**Problem**
Copy the entries without a single change. Pictures should be dropped.

*** Opening of Extracted data ***

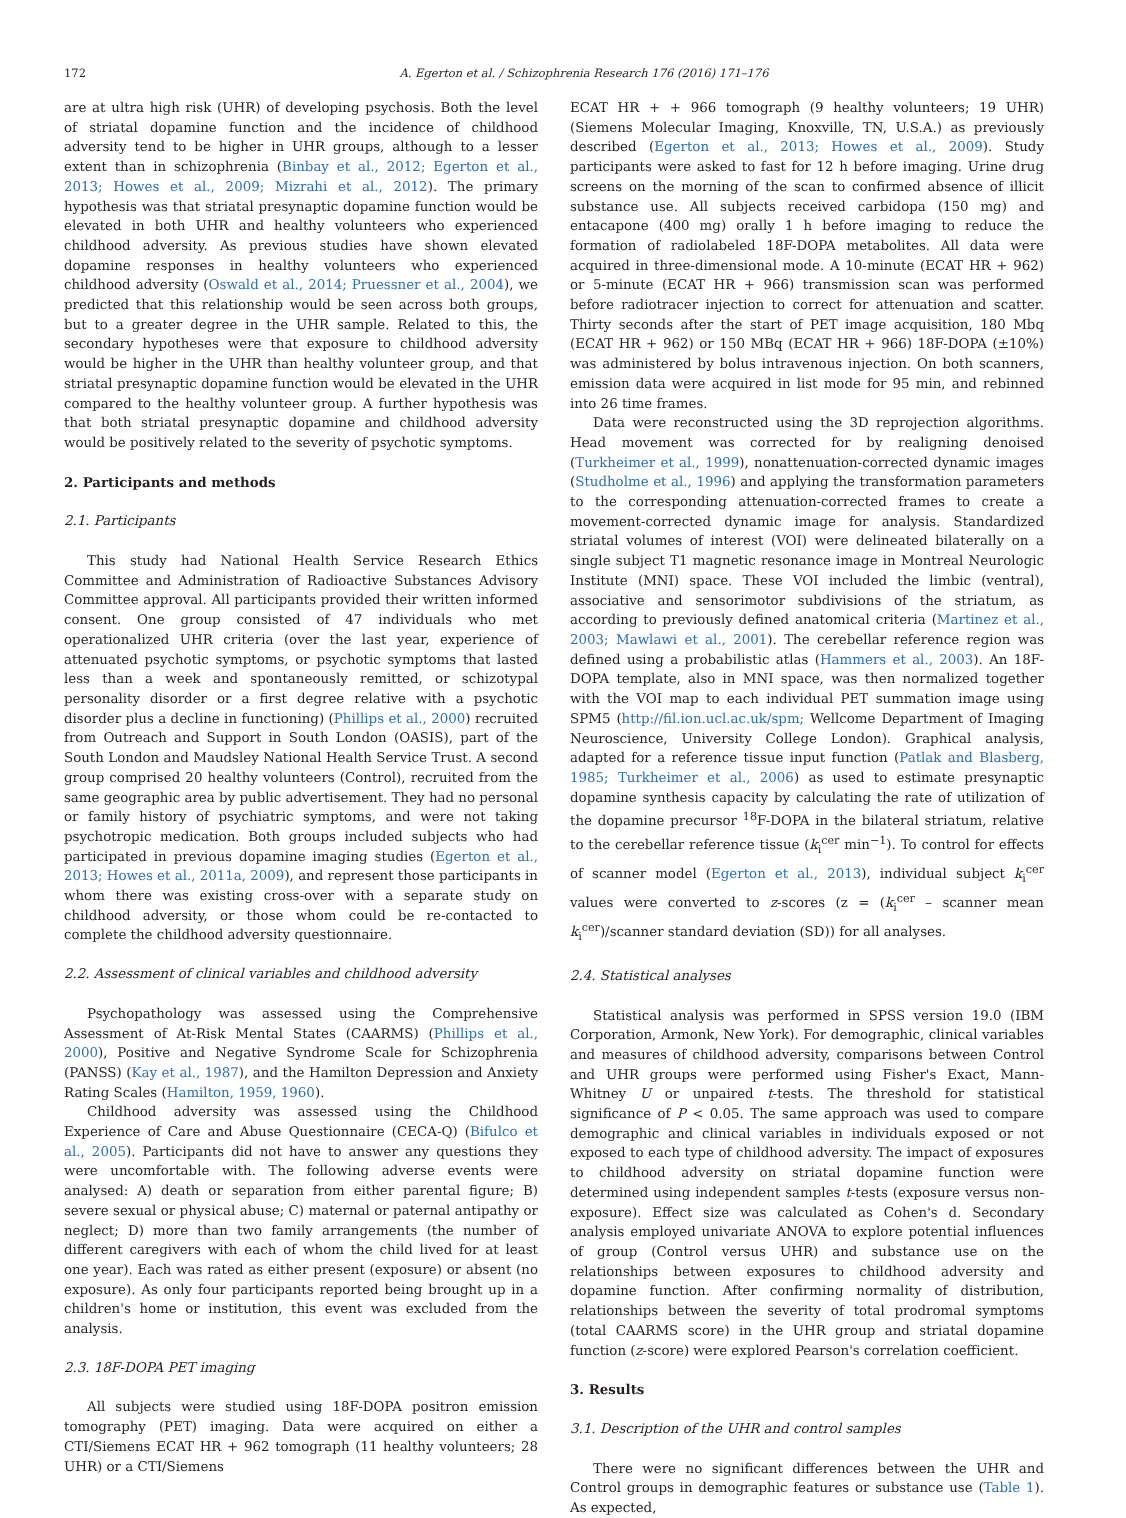172 A. Egerton et al. / Schizophrenia Research 176 (2016) 171–176
are at ultra high risk (UHR) of developing psychosis. Both the level of striatal dopamine function and the incidence of childhood adversity tend to be higher in UHR groups, although to a lesser extent than in schizophrenia (Binbay et al., 2012; Egerton et al., 2013; Howes et al., 2009; Mizrahi et al., 2012). The primary hypothesis was that striatal presynaptic dopamine function would be elevated in both UHR and healthy volunteers who experienced childhood adversity. As previous studies have shown elevated dopamine responses in healthy volunteers who experienced childhood adversity (Oswald et al., 2014; Pruessner et al., 2004), we predicted that this relationship would be seen across both groups, but to a greater degree in the UHR sample. Related to this, the secondary hypotheses were that exposure to childhood adversity would be higher in the UHR than healthy volunteer group, and that striatal presynaptic dopamine function would be elevated in the UHR compared to the healthy volunteer group. A further hypothesis was that both striatal presynaptic dopamine and childhood adversity would be positively related to the severity of psychotic symptoms.
2. Participants and methods
2.1. Participants
This study had National Health Service Research Ethics Committee and Administration of Radioactive Substances Advisory Committee approval. All participants provided their written informed consent. One group consisted of 47 individuals who met operationalized UHR criteria (over the last year, experience of attenuated psychotic symptoms, or psychotic symptoms that lasted less than a week and spontaneously remitted, or schizotypal personality disorder or a first degree relative with a psychotic disorder plus a decline in functioning) (Phillips et al., 2000) recruited from Outreach and Support in South London (OASIS), part of the South London and Maudsley National Health Service Trust. A second group comprised 20 healthy volunteers (Control), recruited from the same geographic area by public advertisement. They had no personal or family history of psychiatric symptoms, and were not taking psychotropic medication. Both groups included subjects who had participated in previous dopamine imaging studies (Egerton et al., 2013; Howes et al., 2011a, 2009), and represent those participants in whom there was existing cross-over with a separate study on childhood adversity, or those whom could be re-contacted to complete the childhood adversity questionnaire.
2.2. Assessment of clinical variables and childhood adversity
Psychopathology was assessed using the Comprehensive Assessment of At-Risk Mental States (CAARMS) (Phillips et al., 2000), Positive and Negative Syndrome Scale for Schizophrenia (PANSS) (Kay et al., 1987), and the Hamilton Depression and Anxiety Rating Scales (Hamilton, 1959, 1960).
Childhood adversity was assessed using the Childhood Experience of Care and Abuse Questionnaire (CECA-Q) (Bifulco et al., 2005). Participants did not have to answer any questions they were uncomfortable with. The following adverse events were analysed: A) death or separation from either parental figure; B) severe sexual or physical abuse; C) maternal or paternal antipathy or neglect; D) more than two family arrangements (the number of different caregivers with each of whom the child lived for at least one year). Each was rated as either present (exposure) or absent (no exposure). As only four participants reported being brought up in a children's home or institution, this event was excluded from the analysis.
2.3. 18F-DOPA PET imaging
All subjects were studied using 18F-DOPA positron emission tomography (PET) imaging. Data were acquired on either a CTI/Siemens ECAT HR + 962 tomograph (11 healthy volunteers; 28 UHR) or a CTI/Siemens
ECAT HR + + 966 tomograph (9 healthy volunteers; 19 UHR) (Siemens Molecular Imaging, Knoxville, TN, U.S.A.) as previously described (Egerton et al., 2013; Howes et al., 2009). Study participants were asked to fast for 12 h before imaging. Urine drug screens on the morning of the scan to confirmed absence of illicit substance use. All subjects received carbidopa (150 mg) and entacapone (400 mg) orally 1 h before imaging to reduce the formation of radiolabeled 18F-DOPA metabolites. All data were acquired in three-dimensional mode. A 10-minute (ECAT HR + 962) or 5-minute (ECAT HR + 966) transmission scan was performed before radiotracer injection to correct for attenuation and scatter. Thirty seconds after the start of PET image acquisition, 180 Mbq (ECAT HR + 962) or 150 MBq (ECAT HR + 966) 18F-DOPA (±10%) was administered by bolus intravenous injection. On both scanners, emission data were acquired in list mode for 95 min, and rebinned into 26 time frames.
Data were reconstructed using the 3D reprojection algorithms. Head movement was corrected for by realigning denoised (Turkheimer et al., 1999), nonattenuation-corrected dynamic images (Studholme et al., 1996) and applying the transformation parameters to the corresponding attenuation-corrected frames to create a movement-corrected dynamic image for analysis. Standardized striatal volumes of interest (VOI) were delineated bilaterally on a single subject T1 magnetic resonance image in Montreal Neurologic Institute (MNI) space. These VOI included the limbic (ventral), associative and sensorimotor subdivisions of the striatum, as according to previously defined anatomical criteria (Martinez et al., 2003; Mawlawi et al., 2001). The cerebellar reference region was defined using a probabilistic atlas (Hammers et al., 2003). An 18F-DOPA template, also in MNI space, was then normalized together with the VOI map to each individual PET summation image using SPM5 (http://fil.ion.ucl.ac.uk/spm; Wellcome Department of Imaging Neuroscience, University College London). Graphical analysis, adapted for a reference tissue input function (Patlak and Blasberg, 1985; Turkheimer et al., 2006) as used to estimate presynaptic dopamine synthesis capacity by calculating the rate of utilization of the dopamine precursor <sup>18</sup>F-DOPA in the bilateral striatum, relative to the cerebellar reference tissue (k<sub>i</sub><sup>cer</sup> min<sup>−1</sup>). To control for effects of scanner model (Egerton et al., 2013), individual subject k<sub>i</sub><sup>cer</sup> values were converted to z-scores (z = (k<sub>i</sub><sup>cer</sup> – scanner mean k<sub>i</sub><sup>cer</sup>)/scanner standard deviation (SD)) for all analyses.
2.4. Statistical analyses
Statistical analysis was performed in SPSS version 19.0 (IBM Corporation, Armonk, New York). For demographic, clinical variables and measures of childhood adversity, comparisons between Control and UHR groups were performed using Fisher's Exact, Mann-Whitney U or unpaired t-tests. The threshold for statistical significance of P < 0.05. The same approach was used to compare demographic and clinical variables in individuals exposed or not exposed to each type of childhood adversity. The impact of exposures to childhood adversity on striatal dopamine function were determined using independent samples t-tests (exposure versus non-exposure). Effect size was calculated as Cohen's d. Secondary analysis employed univariate ANOVA to explore potential influences of group (Control versus UHR) and substance use on the relationships between exposures to childhood adversity and dopamine function. After confirming normality of distribution, relationships between the severity of total prodromal symptoms (total CAARMS score) in the UHR group and striatal dopamine function (z-score) were explored Pearson's correlation coefficient.
3. Results
3.1. Description of the UHR and control samples
There were no significant differences between the UHR and Control groups in demographic features or substance use (Table 1). As expected,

*** Close of Extracted data ***

**Response box**
172 A. Egerton et al. / Schizophrenia Research 176 (2016) 171–176
are at ultra high risk (UHR) of developing psychosis. Both the level of striatal dopamine function and the incidence of childhood adversity tend to be higher in UHR groups, although to a lesser extent than in schizophrenia (Binbay et al., 2012; Egerton et al., 2013; Howes et al., 2009; Mizrahi et al., 2012). The primary hypothesis was that striatal presynaptic dopamine function would be elevated in both UHR and healthy volunteers who experienced childhood adversity. As previous studies have shown elevated dopamine responses in healthy volunteers who experienced childhood adversity (Oswald et al., 2014; Pruessner et al., 2004), we predicted that this relationship would be seen across both groups, but to a greater degree in the UHR sample. Related to this, the secondary hypotheses were that exposure to childhood adversity would be higher in the UHR than healthy volunteer group, and that striatal presynaptic dopamine function would be elevated in the UHR compared to the healthy volunteer group. A further hypothesis was that both striatal presynaptic dopamine and childhood adversity would be positively related to the severity of psychotic symptoms.
2. Participants and methods
2.1. Participants
This study had National Health Service Research Ethics Committee and Administration of Radioactive Substances Advisory Committee approval. All participants provided their written informed consent. One group consisted of 47 individuals who met operationalized UHR criteria (over the last year, experience of attenuated psychotic symptoms, or psychotic symptoms that lasted less than a week and spontaneously remitted, or schizotypal personality disorder or a first degree relative with a psychotic disorder plus a decline in functioning) (Phillips et al., 2000) recruited from Outreach and Support in South London (OASIS), part of the South London and Maudsley National Health Service Trust. A second group comprised 20 healthy volunteers (Control), recruited from the same geographic area by public advertisement. They had no personal or family history of psychiatric symptoms, and were not taking psychotropic medication. Both groups included subjects who had participated in previous dopamine imaging studies (Egerton et al., 2013; Howes et al., 2011a, 2009), and represent those participants in whom there was existing cross-over with a separate study on childhood adversity, or those whom could be re-contacted to complete the childhood adversity questionnaire.
2.2. Assessment of clinical variables and childhood adversity
Psychopathology was assessed using the Comprehensive Assessment of At-Risk Mental States (CAARMS) (Phillips et al., 2000), Positive and Negative Syndrome Scale for Schizophrenia (PANSS) (Kay et al., 1987), and the Hamilton Depression and Anxiety Rating Scales (Hamilton, 1959, 1960).
Childhood adversity was assessed using the Childhood Experience of Care and Abuse Questionnaire (CECA-Q) (Bifulco et al., 2005). Participants did not have to answer any questions they were uncomfortable with. The following adverse events were analysed: A) death or separation from either parental figure; B) severe sexual or physical abuse; C) maternal or paternal antipathy or neglect; D) more than two family arrangements (the number of different caregivers with each of whom the child lived for at least one year). Each was rated as either present (exposure) or absent (no exposure). As only four participants reported being brought up in a children's home or institution, this event was excluded from the analysis.
2.3. 18F-DOPA PET imaging
All subjects were studied using 18F-DOPA positron emission tomography (PET) imaging. Data were acquired on either a CTI/Siemens ECAT HR + 962 tomograph (11 healthy volunteers; 28 UHR) or a CTI/Siemens
ECAT HR + + 966 tomograph (9 healthy volunteers; 19 UHR) (Siemens Molecular Imaging, Knoxville, TN, U.S.A.) as previously described (Egerton et al., 2013; Howes et al., 2009). Study participants were asked to fast for 12 h before imaging. Urine drug screens on the morning of the scan to confirmed absence of illicit substance use. All subjects received carbidopa (150 mg) and entacapone (400 mg) orally 1 h before imaging to reduce the formation of radiolabeled 18F-DOPA metabolites. All data were acquired in three-dimensional mode. A 10-minute (ECAT HR + 962) or 5-minute (ECAT HR + 966) transmission scan was performed before radiotracer injection to correct for attenuation and scatter. Thirty seconds after the start of PET image acquisition, 180 Mbq (ECAT HR + 962) or 150 MBq (ECAT HR + 966) 18F-DOPA (±10%) was administered by bolus intravenous injection. On both scanners, emission data were acquired in list mode for 95 min, and rebinned into 26 time frames.
Data were reconstructed using the 3D reprojection algorithms. Head movement was corrected for by realigning denoised (Turkheimer et al., 1999), nonattenuation-corrected dynamic images (Studholme et al., 1996) and applying the transformation parameters to the corresponding attenuation-corrected frames to create a movement-corrected dynamic image for analysis. Standardized striatal volumes of interest (VOI) were delineated bilaterally on a single subject T1 magnetic resonance image in Montreal Neurologic Institute (MNI) space. These VOI included the limbic (ventral), associative and sensorimotor subdivisions of the striatum, as according to previously defined anatomical criteria (Martinez et al., 2003; Mawlawi et al., 2001). The cerebellar reference region was defined using a probabilistic atlas (Hammers et al., 2003). An 18F-DOPA template, also in MNI space, was then normalized together with the VOI map to each individual PET summation image using SPM5 (http://fil.ion.ucl.ac.uk/spm; Wellcome Department of Imaging Neuroscience, University College London). Graphical analysis, adapted for a reference tissue input function (Patlak and Blasberg, 1985; Turkheimer et al., 2006) as used to estimate presynaptic dopamine synthesis capacity by calculating the rate of utilization of the dopamine precursor <sup>18</sup>F-DOPA in the bilateral striatum, relative to the cerebellar reference tissue (k<sub>i</sub><sup>cer</sup> min<sup>−1</sup>). To control for effects of scanner model (Egerton et al., 2013), individual subject k<sub>i</sub><sup>cer</sup> values were converted to z-scores (z = (k<sub>i</sub><sup>cer</sup> – scanner mean k<sub>i</sub><sup>cer</sup>)/scanner standard deviation (SD)) for all analyses.
2.4. Statistical analyses
Statistical analysis was performed in SPSS version 19.0 (IBM Corporation, Armonk, New York). For demographic, clinical variables and measures of childhood adversity, comparisons between Control and UHR groups were performed using Fisher's Exact, Mann-Whitney U or unpaired t-tests. The threshold for statistical significance of P < 0.05. The same approach was used to compare demographic and clinical variables in individuals exposed or not exposed to each type of childhood adversity. The impact of exposures to childhood adversity on striatal dopamine function were determined using independent samples t-tests (exposure versus non-exposure). Effect size was calculated as Cohen's d. Secondary analysis employed univariate ANOVA to explore potential influences of group (Control versus UHR) and substance use on the relationships between exposures to childhood adversity and dopamine function. After confirming normality of distribution, relationships between the severity of total prodromal symptoms (total CAARMS score) in the UHR group and striatal dopamine function (z-score) were explored Pearson's correlation coefficient.
3. Results
3.1. Description of the UHR and control samples
There were no significant differences between the UHR and Control groups in demographic features or substance use (Table 1). As expected,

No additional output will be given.